Profiler Lander (PRFL)
The profiling unit consists of a lower and upper glass fibre frame, which are connected by four glass fibre poles. The upper frame extends about 50 cm towards the front defining the area across which sensors can be moved in mm increments along the x and the y axis. Along the vertical z axis, the sensors can be moved freely selectable increments. The rear part contains pressure housings for data logging, for the control unit controlling the movements of the sensors, and batteries. For the deployment the profiling unit is mounted into a lander frame but can be also used as single module during ROV deployments. Commercially available oxygen, sulfide and pH sensors are used to measure in-situ micro-profiles across the sediment water interface. Two optodes, one mounted at the same height as the micro-sensors, the second one mounted in ~ 1 m above the seafloor recorded time series of O2 and temperature in the bottom water.
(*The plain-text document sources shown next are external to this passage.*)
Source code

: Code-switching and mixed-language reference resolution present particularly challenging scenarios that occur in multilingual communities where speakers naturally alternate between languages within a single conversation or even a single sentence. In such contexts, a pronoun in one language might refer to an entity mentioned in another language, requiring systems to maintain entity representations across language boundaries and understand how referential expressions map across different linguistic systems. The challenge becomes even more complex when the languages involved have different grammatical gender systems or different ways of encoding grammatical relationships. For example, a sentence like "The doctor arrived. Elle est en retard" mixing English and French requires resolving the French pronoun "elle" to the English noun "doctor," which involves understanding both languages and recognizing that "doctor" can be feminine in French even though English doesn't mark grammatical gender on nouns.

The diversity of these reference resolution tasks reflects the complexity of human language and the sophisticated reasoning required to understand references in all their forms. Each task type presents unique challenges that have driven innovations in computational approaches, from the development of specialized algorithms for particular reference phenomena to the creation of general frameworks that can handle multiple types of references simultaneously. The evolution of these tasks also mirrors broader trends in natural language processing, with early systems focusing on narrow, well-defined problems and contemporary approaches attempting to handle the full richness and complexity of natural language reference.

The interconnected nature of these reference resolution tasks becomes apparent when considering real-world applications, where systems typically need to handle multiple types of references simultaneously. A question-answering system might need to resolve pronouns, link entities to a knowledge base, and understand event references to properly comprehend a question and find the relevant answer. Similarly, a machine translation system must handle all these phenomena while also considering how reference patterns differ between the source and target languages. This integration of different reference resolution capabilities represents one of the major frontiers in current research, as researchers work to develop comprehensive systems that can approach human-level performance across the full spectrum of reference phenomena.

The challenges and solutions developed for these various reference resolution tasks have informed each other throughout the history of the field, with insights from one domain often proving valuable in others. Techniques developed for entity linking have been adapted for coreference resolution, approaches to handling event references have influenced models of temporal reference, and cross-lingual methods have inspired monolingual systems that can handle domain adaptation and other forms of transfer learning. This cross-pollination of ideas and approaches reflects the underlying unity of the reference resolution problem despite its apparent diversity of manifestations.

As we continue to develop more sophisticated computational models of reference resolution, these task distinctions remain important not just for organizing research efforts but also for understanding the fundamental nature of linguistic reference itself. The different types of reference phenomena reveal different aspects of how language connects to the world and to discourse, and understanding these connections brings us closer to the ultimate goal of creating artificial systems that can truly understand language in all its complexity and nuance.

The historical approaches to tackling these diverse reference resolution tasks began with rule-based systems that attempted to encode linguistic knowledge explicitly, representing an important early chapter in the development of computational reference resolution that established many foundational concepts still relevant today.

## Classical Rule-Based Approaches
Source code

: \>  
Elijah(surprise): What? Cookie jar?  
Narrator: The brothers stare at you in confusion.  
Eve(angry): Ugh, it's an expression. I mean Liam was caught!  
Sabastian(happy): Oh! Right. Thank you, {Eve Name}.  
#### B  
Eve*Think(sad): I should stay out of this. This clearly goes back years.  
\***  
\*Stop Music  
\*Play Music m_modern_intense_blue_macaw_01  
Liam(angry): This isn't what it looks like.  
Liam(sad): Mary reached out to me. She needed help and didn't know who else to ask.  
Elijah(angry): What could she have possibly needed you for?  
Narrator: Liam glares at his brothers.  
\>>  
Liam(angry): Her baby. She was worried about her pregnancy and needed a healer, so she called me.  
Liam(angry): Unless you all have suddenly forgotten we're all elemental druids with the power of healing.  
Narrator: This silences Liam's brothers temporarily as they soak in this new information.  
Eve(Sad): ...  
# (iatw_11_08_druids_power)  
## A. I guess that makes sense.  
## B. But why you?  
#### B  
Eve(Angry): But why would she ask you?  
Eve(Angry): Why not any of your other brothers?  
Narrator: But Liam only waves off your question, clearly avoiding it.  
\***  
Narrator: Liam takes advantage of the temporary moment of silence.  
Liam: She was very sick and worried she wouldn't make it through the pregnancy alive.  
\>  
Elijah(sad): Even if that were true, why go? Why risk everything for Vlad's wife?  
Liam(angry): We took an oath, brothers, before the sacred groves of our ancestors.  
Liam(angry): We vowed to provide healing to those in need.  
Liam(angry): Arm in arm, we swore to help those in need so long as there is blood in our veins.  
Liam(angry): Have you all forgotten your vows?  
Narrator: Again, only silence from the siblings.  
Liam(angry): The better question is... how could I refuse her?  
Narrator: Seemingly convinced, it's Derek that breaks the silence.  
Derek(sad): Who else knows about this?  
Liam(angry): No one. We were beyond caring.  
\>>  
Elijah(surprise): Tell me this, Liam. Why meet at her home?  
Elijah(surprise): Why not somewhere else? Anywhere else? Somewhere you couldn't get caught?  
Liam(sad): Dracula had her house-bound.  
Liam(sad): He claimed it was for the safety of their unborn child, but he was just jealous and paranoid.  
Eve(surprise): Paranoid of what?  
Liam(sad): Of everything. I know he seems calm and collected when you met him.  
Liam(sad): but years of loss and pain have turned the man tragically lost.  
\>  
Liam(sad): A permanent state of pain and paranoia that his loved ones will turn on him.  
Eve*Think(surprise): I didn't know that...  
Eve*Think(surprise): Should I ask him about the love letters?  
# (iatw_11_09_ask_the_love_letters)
In addition to the profiling unit during deployment the lander can host an upward looking ADCP (300 KHz, sentinel, RDI), a camera system (Ocean imaging system) taking image series of the sediment surface, as well as an storage CTD (RBR). Furthermore, a downward looking Aquadopp Profiler (2 MHz, Nortek) can be installed to measure currents close to the bottom. During some deployments this lander hosts an Eddy Correlation module which can be swinged out once the lander is placed on the sea floor.
GasQuant Lander (GQL)
To quantify the volume discharged through bubbles, a hydroacoustic system has been developed in close cooperation with ELAC-Nautik in Kiel. This system is based on a 'normal' but pressure resistant swath bathymetry transducer that looks horizontally and detects bubbles due to the backscattered acoustic signal. It is deployed by a lander and can be accurately placed in front of known bubble sites to monitor the exact number and position of vents within 2075 m2as well as the periodicity of gas rising from the seafloor for more than one week.
GasQuant is an autonomous system composed of a pressure resistant (100 bar) 180 kHz swath transducer (75° opening angle with 21 beams; resolution of each beam 3° horizontal and 1.5° vertical), an electronic transducer unit (SEE 30; Transmitting and Receiving Unit), a data acquisition PC, and four deep sea batteries for power supply. The transducer is fixed in a frame at the upper buoyancy circle of the lander. The SEE 30 and the data acquisition PC are both stored in a titanium barrel that is fixed at the tool-frame of the lander. The four deep-sea batteries with 230 Ah and 12 V each are fixed beside this titanium barrel. The SEE 30 is modified to run with batteries in a low power mode. The data acquisition PC is a common micro-computer (Windows NT), which controls the system and records the data via the Hydrostar Online software of ELAC-Nautik. Special software was written to restart the computer and the entire system if the PC crashes or the SEE stops unnoticed.